# Albino Cories



## WhiskeyHands (Dec 2, 2012)

I went to the pet store and saw albino cories, took back 2 of them but i then went on aqadvisor and it said i needed 4 cories for them to be good. I have a 21 gallon stocked as below except that on the picture it is a 20 gallon. Do you think i should get 2 more even though it said i need more filtration and that my stock is only at 85%? What would you do?


----------



## LebronTheBetta (Apr 23, 2012)

Hm.. There should be minimum of 4 cories, no matter what species.

Okay, first off, I'd put back ALL the mollies (they're brackish) 1-2 platies, and add in 2 more bettas and 2 more cories. So this should be the optimum stocking:

- 5x Female Betta 
- 4x Albino Corydoras
- 3-4 Platies
- 0 Mollies --- They're brackish water, and they're immune systems get weaker.
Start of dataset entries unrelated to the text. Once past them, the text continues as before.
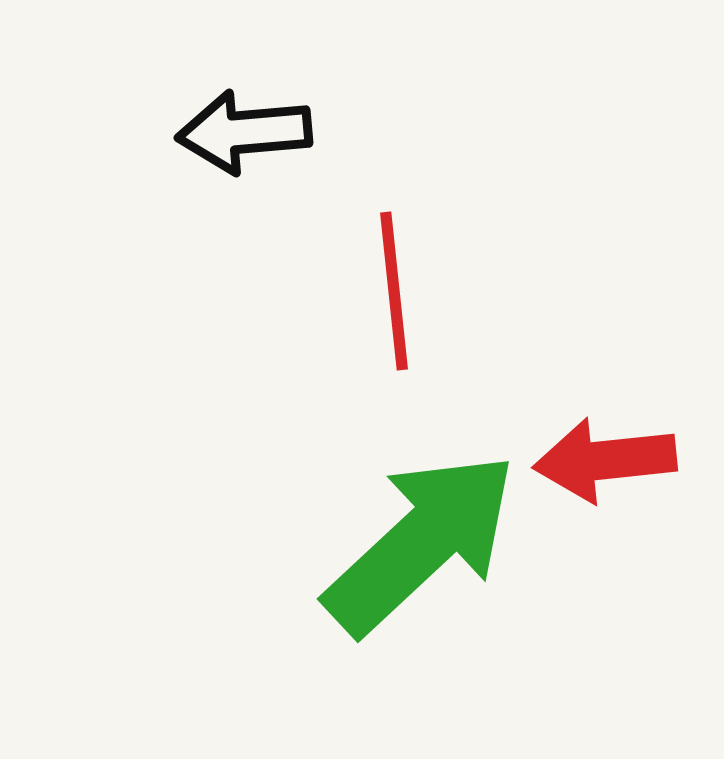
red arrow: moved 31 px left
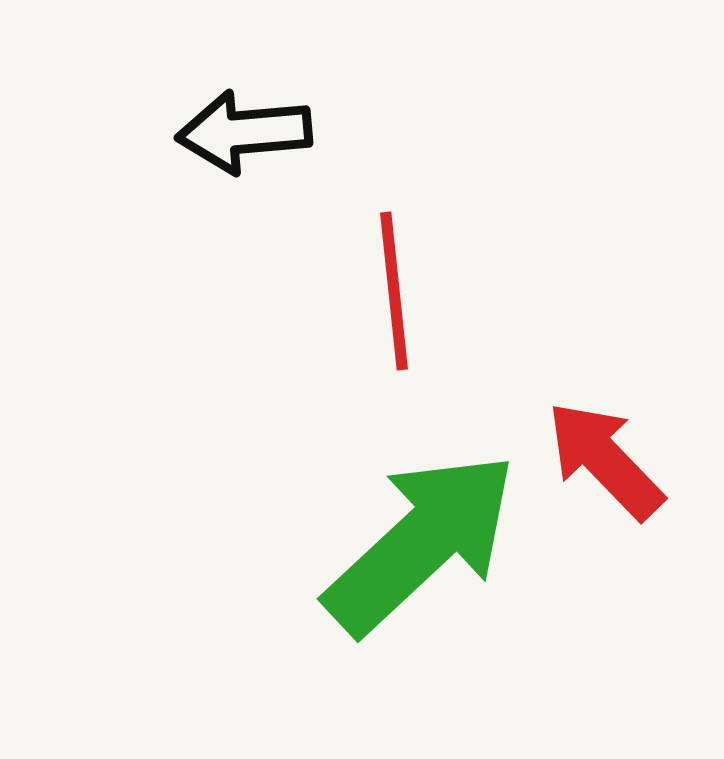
red arrow: rotated 52 degrees clockwise
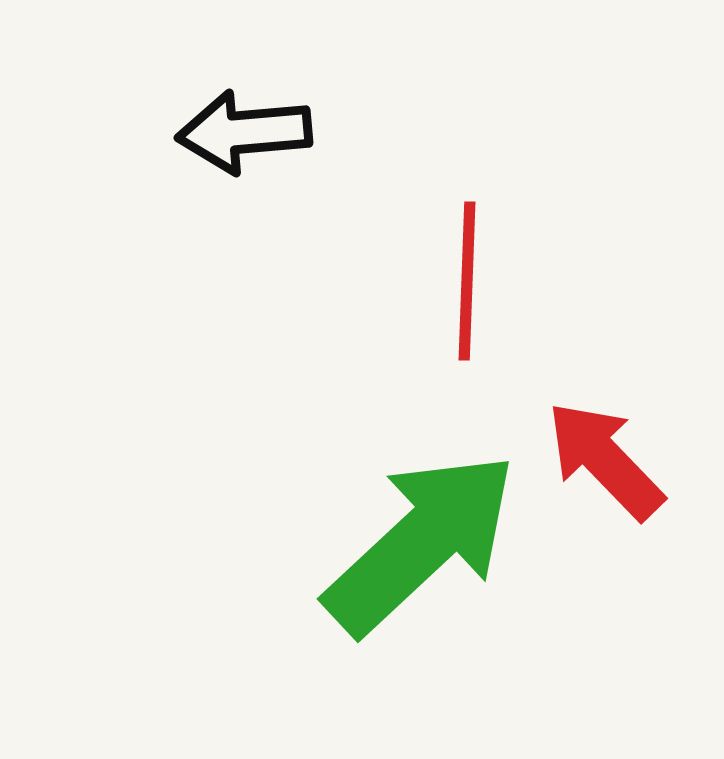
red line: moved 73 px right, 10 px up; rotated 8 degrees clockwise
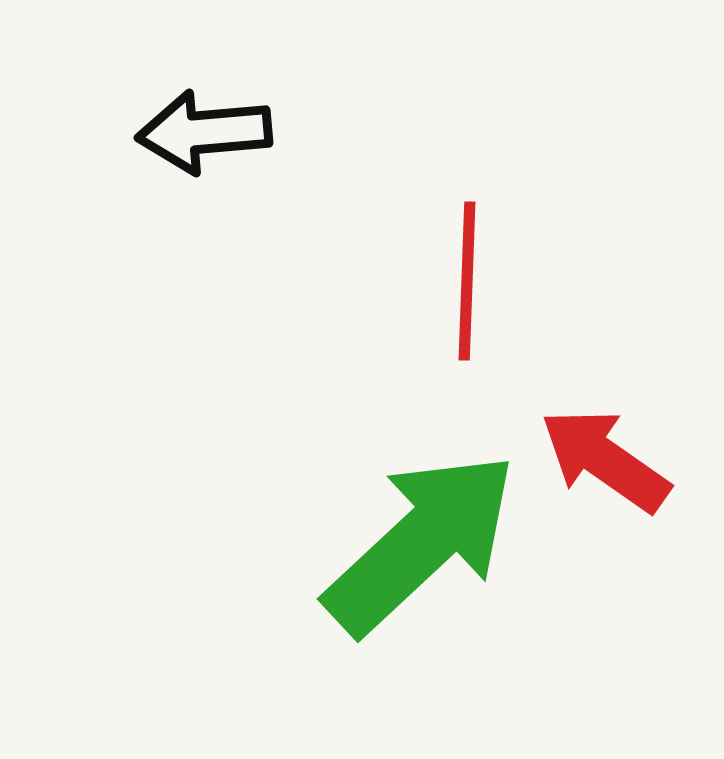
black arrow: moved 40 px left
red arrow: rotated 11 degrees counterclockwise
Is your tank planted? It's cycled? Temperature? IMHO, your original stocking plan was overstocked.


----------



## WhiskeyHands (Dec 2, 2012)

Well the mollies have been in there for a long time so the fish store wont take them back. The tank is heated, cycled and have some live plants and hiding spots.
For once they also had female bettas and they were my primary plan but the lady said it was better i do not take any because they were sick and dying. There were lot of dead bettas in the tank. 

For the cories, i'll try to get 2 more but first lets think of a way to unstock a bit.
I have a 29 gallon with 2 baby fancy goldfish, a 5 gallon with a betta and a 10 gallon with a betta and 5 red cherry shrimps. None of these would work would it?


----------



## LebronTheBetta (Apr 23, 2012)

In the 10G with the betta and the shrimp, you can put in 3 platies. That's the maximum there is to it, I don't think any of the other tanks could put up with much.


----------



## WhiskeyHands (Dec 2, 2012)

Are platies shrimp friendly?


----------



## LebronTheBetta (Apr 23, 2012)

Erm... I think all fish _aren't _shrimp friendly. I heard RCS are really easy to breed, were they hard to get? I think it's worth the risk.


----------



## Bombalurina (Oct 10, 2011)

Alternatively, just plant or filter more and add the cories to the main tank. AqAdvisor is pretty conservative. 4 cories wouldn't cause that much of a problem if you are doing the necessary water changes, and since they are bottom-dwellers they won't be swimming in the other fishes' areas.


----------



## Kiara1125 (Feb 1, 2011)

I think that it would be fine to just add two more cories and that be that. Mollies are very hardy, no matter what water they live in. They can live in fresh, brackish, or saltwater. I don't believe it's right to tell someone to get rid of fish that they've had for quite some time. Your fish should be fine in that tank. Like I said, I would just have a school of 4 cories and keep everything else the same. All my fish (bettas, livebearers, tetras, minnows, danios, and goldfish) are good with my red cherry shrimp. I see juveniles crawling around, so they have to be reproducing alright. I wouldn't worry too much about things. AqAdvisor is always strict and yelling at people over nothing. lol It used to say that *1* otocinclus affinis would COMPLETELY stock a 55g tank. Uh ... NO! xD I don't listen to it, ever. I trust my instinct. Your stocking depends on the filtration, the size, and how often you change the water. NOT on what some website or strict people say. I just do what I think is right and I haven't had a problem so far. That doesn't mean that you aren't allowed to ask questions and seek advice. I don't mean to seem harsh to anyone or anything, I'm just being mildly blunt. lol


----------



## Olympia (Aug 25, 2011)

I would add 2 female betta and 3 more cories. 
Mollies are pretty sensitive to nitrate, from what I've heard. 

With planted tanks, I will stock them up to 200% no problem on aqadvisor.


----------



## Melodica (Dec 2, 2012)

As far as platies and shrimp - my fiance has a 29 gallon with six platies (4 females, 2 males), three albino cories and a few shrimp and everyone seems to be happy and get along. 

We laugh because the two male platies (both red wag that we purchased and kept in a tank alone for a while) stick together and pretty much ignore all the females.


----------